Frequently Asked Questions • poorman

What Is {poorman}?

{poorman} is a package that unapologetically attempts to recreate the {dplyr} API in a dependency free way using only {base} R. {poorman} is still under development and doesn’t have all of {dplyr}’s functionality but what I would consider the “core” functionality is included. The idea behind {poorman} is that a user should be able to take their {dplyr} based script and run it using {poorman} without any hiccups.

So What Does {poorman} Include?

A full list of exported functions can be seen on the package website here. As a brief overview, however, {poorman} includes what is considered as “core” functionality offered by {dplyr}:

select(), rename(), pull(), relocate(), mutate(), transmute(), arrange()
filter(), slice()
summarise() / summarize()
group_by(), ungroup()

{poorman} also includes the join functionality.

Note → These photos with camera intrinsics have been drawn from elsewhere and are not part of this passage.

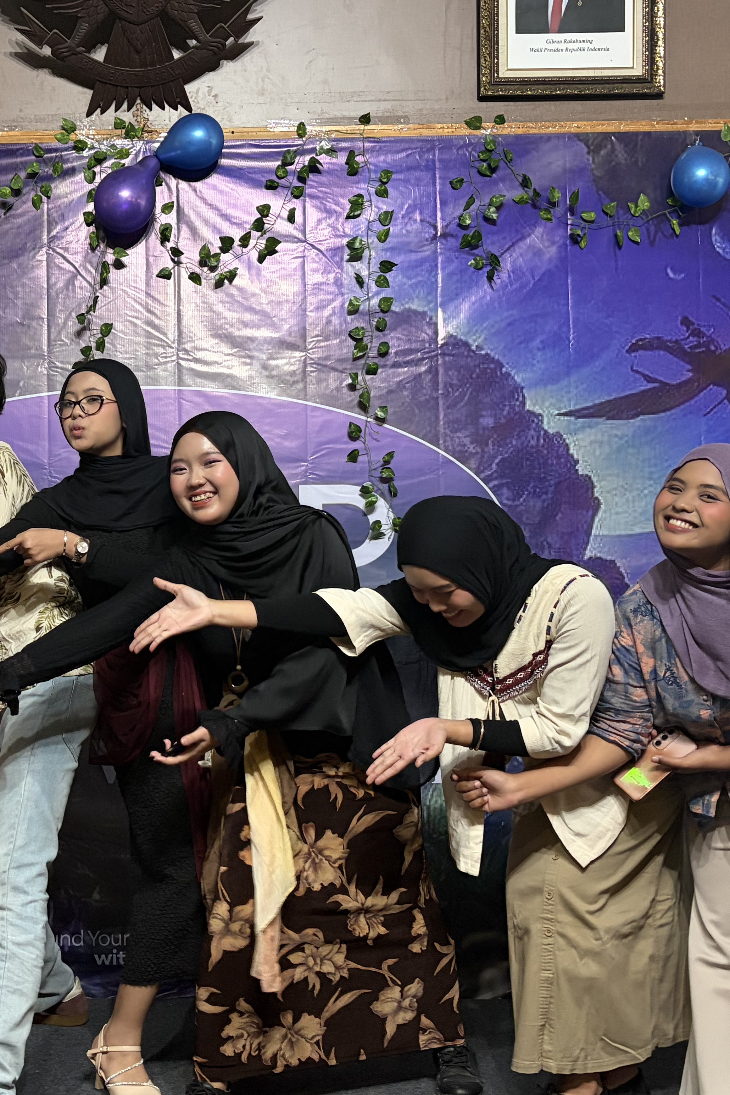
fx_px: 1521
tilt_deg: +2.4
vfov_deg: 39.6
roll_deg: +1.1
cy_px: 520
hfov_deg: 26.3
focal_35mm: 50
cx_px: 113
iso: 500
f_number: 1.6
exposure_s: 1/25
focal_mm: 5.96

inner_join(), left_join(), right_join(), full_join()
anti_join(), semi_join()

Finally {poorman} includes its own version of the pipe so you do not need to load or install magrittr.

%>%

More functionality is being developed and will be added in time.

Why Develop {poorman}?

This is probably the most common question; why bother developing {poorman} when {dplyr} already exists? Well there are actually several reasons why I decided to develop it. The most important reason to me though is quite simply because I can. {poorman} started out as a personal challenge and a bit of fun. Also as a freelance R developer, it is good to build up my portfolio of open source code that I can show to potential clients.

Another reason for developing {poorman} is I wanted to challenge a common misconception that {base} R is not as powerful, or as good, or as useful as {dplyr}. Too often I see and hear comments belittling {base} R and as a user of the language for over 10 years now - well before the inception of {dplyr} - I find this idea very worrying. {poorman}’s package start up message is quite poignant in this regard.

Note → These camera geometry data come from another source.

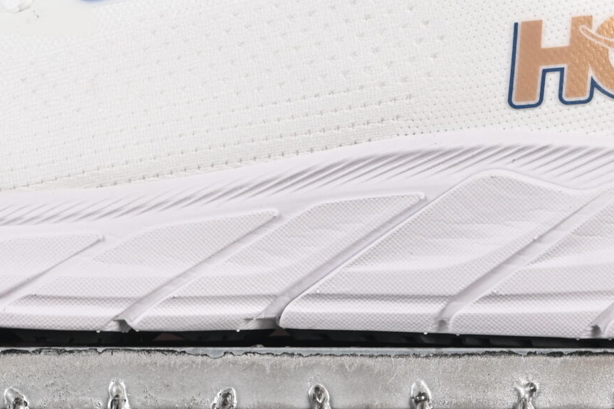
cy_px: -30
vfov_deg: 6.2
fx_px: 3768
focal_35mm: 221
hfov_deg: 9.3
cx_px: 240
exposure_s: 1/80
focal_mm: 50
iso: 160
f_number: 8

I’d seen my father. He was a poor man, and I watched him do astonishing things. - Sidney Poitier

One aspect which should not be overlooked is the ability to teach {base}. Writing {poorman} gives me a platform to hopefully show useRs two key aspects of R programming in {base}; common data manipulation tasks; and non-standard evaluation. Going further, this is helped more by having simpler execution due to the avoidance of C++ code. Of course, R eventually dispatches to primitive or internal functionality but by excluding C++ in the {poorman} source, I make the source much easier to read for useRs who are not used to reading C++ or do not understand it. This in turn makes debugging and figuring out errors much easier too.

But Why Not Just Use {dplyr}?

Let’s be honest, the {tidyverse} is a fantastic set of packages which have transformed the face of data analysis in R, and {dplyr} is arguably one of the most important packages within the {tidyverse}. The API is, in my opinion, very easy to learn and use.

Being a part of the {tidyverse}, however, means that {dplyr} comes with a large number of dependencies that users must also install which is often seen as a disadvantage to using the {tidyverse}. Disadvantages of dependencies have been written about before and so I won’t go into detail here. However what I will say is that the user may not have a need for additional parts of the {tidyverse} and so may not wish to have to install multiple packages to use one or two functions.

Some of these dependencies are very useful of course, allowing expansion into other areas such as accessing Spark instances and databases using the same API the user already knows. This is great and if you are using these additional tools then I absolutely recommend that you choose {dplyr} over {poorman}. However if you don’t need the extra dependencies and functionality that comes with the wider {tidyverse} then maybe consider giving the lightweight {poorman} a go.

Finally a point on installation times, {poorman} takes roughly six seconds to install. If you’ve ever had to install or upgrade {dplyr} or the {tidyverse}, you’ll recognise that this is very fast.

Why The Name {poorman}?

As I have already mentioned, I have seen comments in the past pertaining to R’s worthlessness without the {tidyverse} and so the name {poorman} is a subtle play on the the idea that you must be a “poor man” if you use {base}. The irony of course is that I have managed to recreate - quite easily - the key parts of the {dplyr} API using only {base} R.

Why Not Use {data.table} For The Backend?

Because I wanted to build something that was completely dependency free and adding {data.table} as an Import adds a dependency.

But Doesn’t {poorman} Have Dependencies?

To answer this, we need to define what we mean by “dependency free”. {poorman} does have some dependencies but they are for development purposes only and are therefore listed in the Suggests part of the DESCRIPTION file. Thus when a user installs the package, these dependencies are only ever installed if they are explicitly requested. However, {poorman} doesn’t have any dependencies that users of the package need to install in order to use its functionality. I use these dependency packages to help me develop more easily. Therefore {poorman} isn’t a truly “dependency free” like data.table is, but it is dependency free for its intended users.

How Does {poorman} Compare In Terms Of Speed?

In all honesty, these things don’t interest me. If speed is a genuine concern for you, you should just consider {data.table}. Benchmarks comparing {dplyr} and {base} have been done plenty of times before and {poorman} will have a slight overhead on {base}.